Primero, escuchar y escuchar, y tratar de entender el contexto. Los signos de estos tiempos. Las pulsiones que afloran. Por algo -dice el refrán popular- Dios nos dio dos orejas y una boca. Pero ese proceso no puede ser eterno; mal que mal nadie espera -ni quiere- un monje contemplativo. Se necesita acción. Planes. Estrategias y tácticas. Movimiento.

Segundo, cumplir con la ley, con su verdadero sentido, incluida la Constitución. El agente público nunca debe olvidar que se debe a la ley. Puede sonar formalista y obvio, pero no lo es en estos tiempos “líquidos”. La ley no es una guía. La ley -valga la redundancia- es la ley: manda, prohíbe o permite. Está ahí para cumplirla. Es la base de la seguridad jurídica y la predictibilidad social. Puede ser buena, mala o más o menos, pero es la expresión racional de la representación democrática. Surge del Congreso y de los parlamentarios que todos hemos elegido. Es la regla que nos protege del capricho y la arbitrariedad del poder público y la que regula las relaciones entre los ciudadanos. Esto, que se llama principio de legalidad -o rule of law en la cultura anglosajona- es la esencia de las sociedades civilizadas. Si a uno no le gusta, tendrá que pedir que la cambien, pero mientras eso no ocurra, se debe seguir aplicando.

Tercero, el agente debe ser eficaz y eficiente, dentro de las alternativas que ofrece la ley en su interpretación. Ser eficaz significa que cumple lo que promete. No genera expectativas infundadas. Habla poco, pero hace la pega. Y lo hace en un tiempo acotado. Una errada decisión pero rápida puede ser menos mala que una buena pero tardía. Por su parte, ser eficiente significa que se debe priorizar y planificar. Debe tener estrategias de largo plazo, que sean institucionales y que perduren en el tiempo. Pero también debe armarse de tácticas para soportar los embates del día a día. Ahí sirve ponerse en los peores escenarios y tener planes de contingencia.
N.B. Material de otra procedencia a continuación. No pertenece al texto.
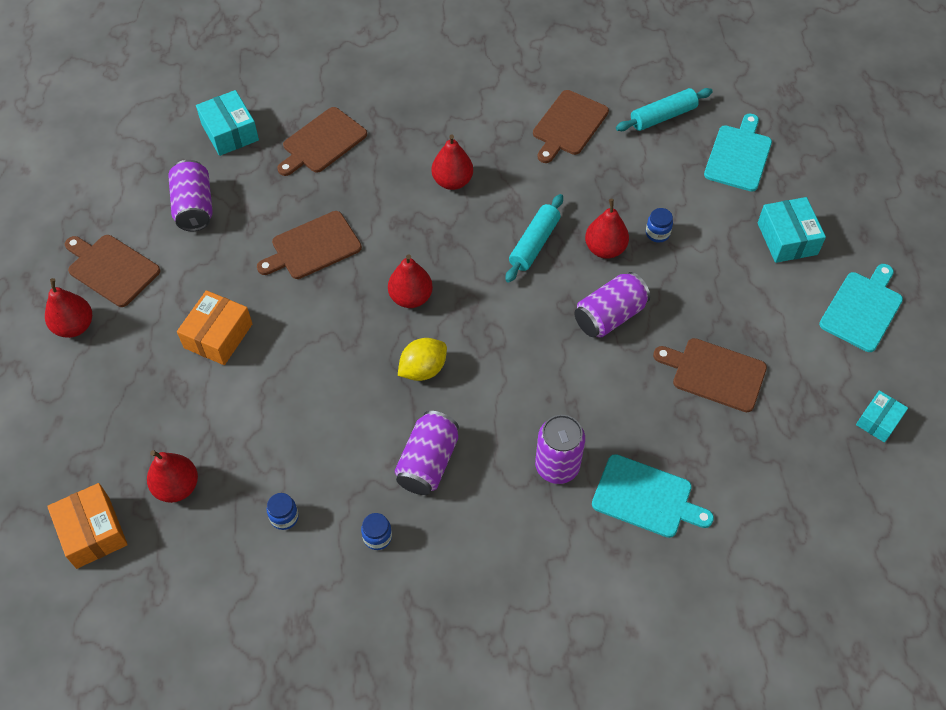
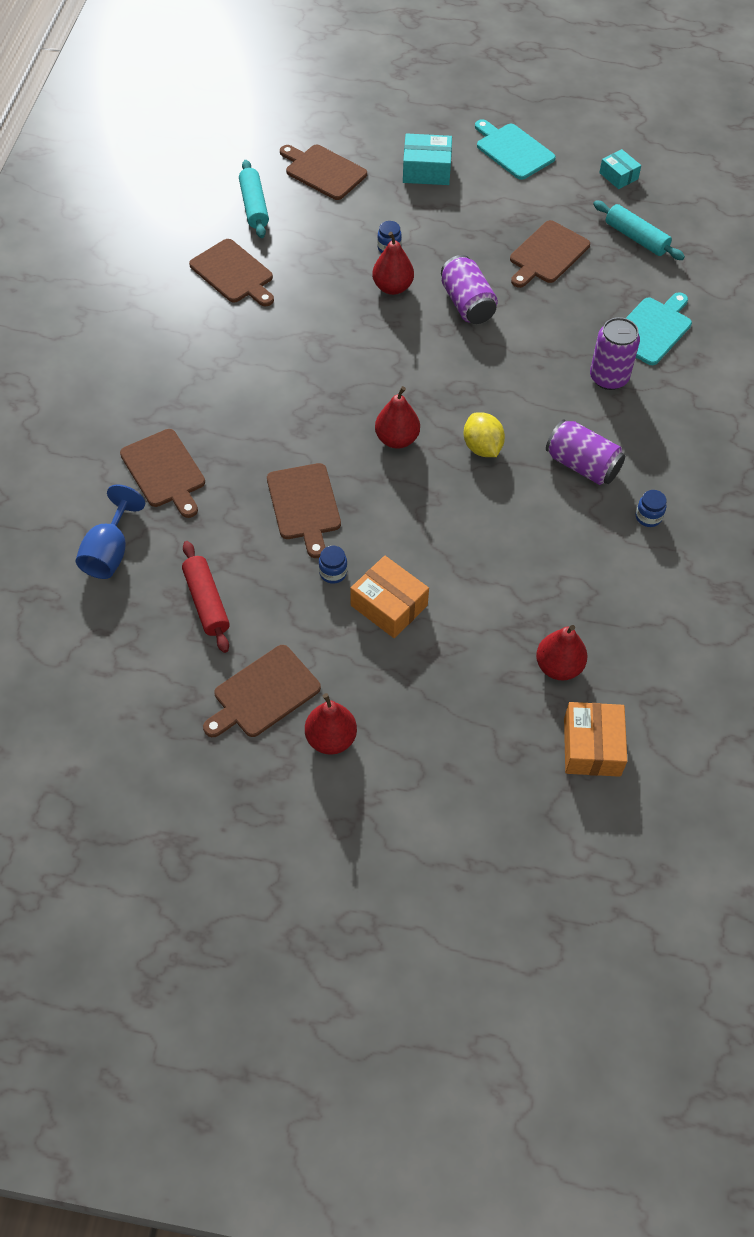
camera: 75 degrees left, 0 degrees up
(93, 532) = (591, 747): orange box -> orange box turned 75 degrees counterclockwise
(194, 207) = (206, 602): purple can -> red rolling pin
(230, 132) = (110, 552): turquoise box -> blue goblet
(284, 517) = (612, 583): blue jar -> blue jar (333, 573)
(452, 181) = (266, 376): red pear -> none
(534, 244) = (368, 334): turquoise rolling pin -> turquoise rolling pin (636, 238)
(738, 155) = (323, 171): turquoise cutting board -> brown cutting board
La priorización y la planificación responden a una realidad apabullante e incluso asfixiante: la escasez. Algo que en estas circunstancias solemos olvidar. La ciencia económica nos enseña que vivimos llenos de deseos y necesidades, pero los medios son limitados. Al igual que la fuerza de gravedad, nada se escapa a la escasez. Se debe elegir. Lo peor es no elegir nada y dejarse llevar por el ruido ambiental. Sin duda, esas elecciones deben encajarse dentro de las alternativas interpretativas que ofrece la ley, ser razonables y justificadas, e implican necesariamente que otras tareas podrían quedar postergadas por un tiempo.
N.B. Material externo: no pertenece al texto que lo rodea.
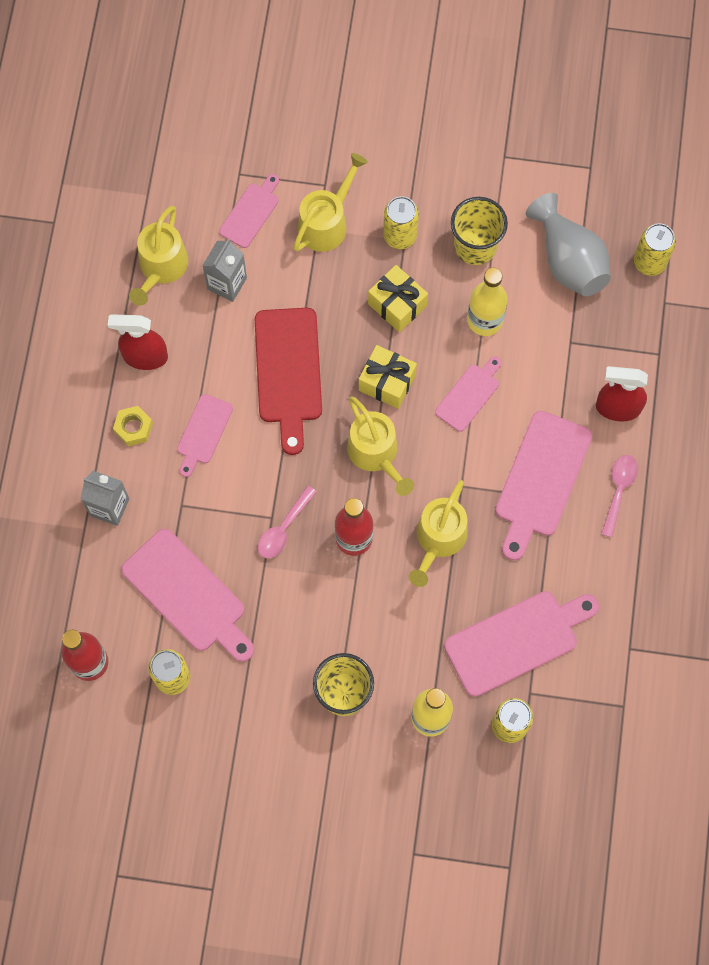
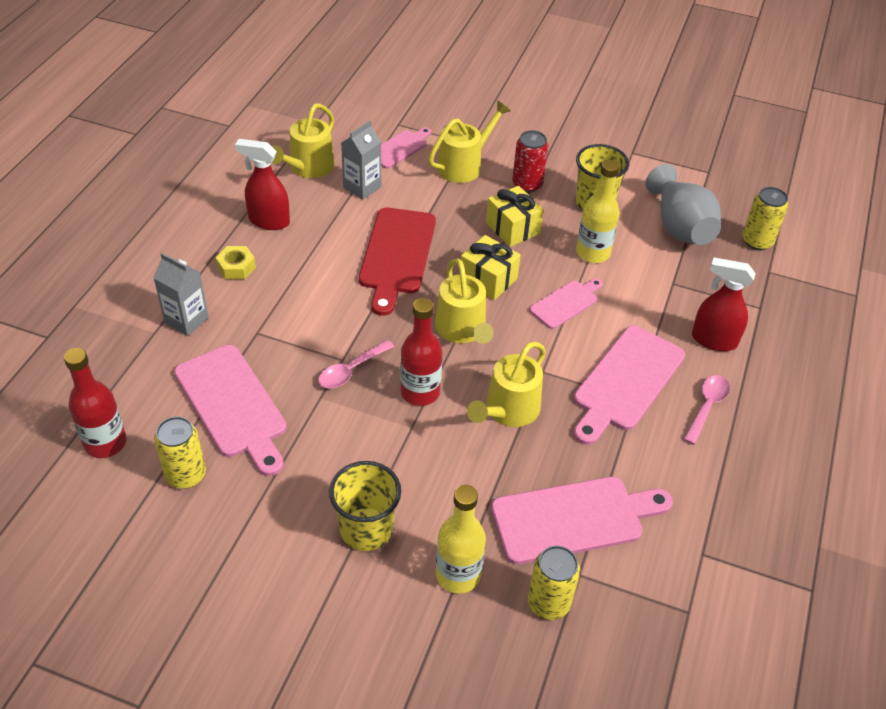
camera: 10 degrees right, 25 degrees down
(203, 432) = (300, 282): pink cutting board -> none
(400, 235) = (527, 184): yellow can -> red can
Cuarto, las decisiones que se tomen deben basarse en hechos acreditados y evidencia empírica comprobable. El diagnóstico debe ser claro y concluyente, y es el resultado de un proceso racional. La intuición y las tincadas deben quedar recluidas a un plano secundario.
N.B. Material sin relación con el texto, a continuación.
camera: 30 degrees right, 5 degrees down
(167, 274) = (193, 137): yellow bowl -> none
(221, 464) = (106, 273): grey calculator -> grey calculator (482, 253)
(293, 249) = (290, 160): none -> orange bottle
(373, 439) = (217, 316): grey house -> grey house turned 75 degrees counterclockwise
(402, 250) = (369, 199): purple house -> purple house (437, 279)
Por último, el agente público debe tener un buen “interfaz”. Hay que explicar en sencillo qué se está haciendo y por qué. Con lenguaje simple, sentido común y transparencia, para que lo entienda cualquier ciudadano. Esta traducción -bajar de la complejidad propia de una decisión tecnocrática a su explicación sencilla- no es fácil y requiere de esfuerzo, inteligencia y sensibilidad.

La institucionalidad chilena se ha ido construyendo desde tiempos inmemoriales. Ladrillo a ladrillo, por capas sucesivas. Cualquiera que sea la organización que nos demos como país a futuro -las rectificaciones innovadoras que hagamos al actual modelo económico o la profundidad de los subsidios que se acuerden-, se debe cumplir con la ley y se debe actuar de manera eficaz y eficiente -evitando derroches-, o de lo contrario, enfilaremos hacia la barbarie. Es la democracia misma la que está en juego.

 

Publicado en El Mercurio, 3 de noviembre de 2019.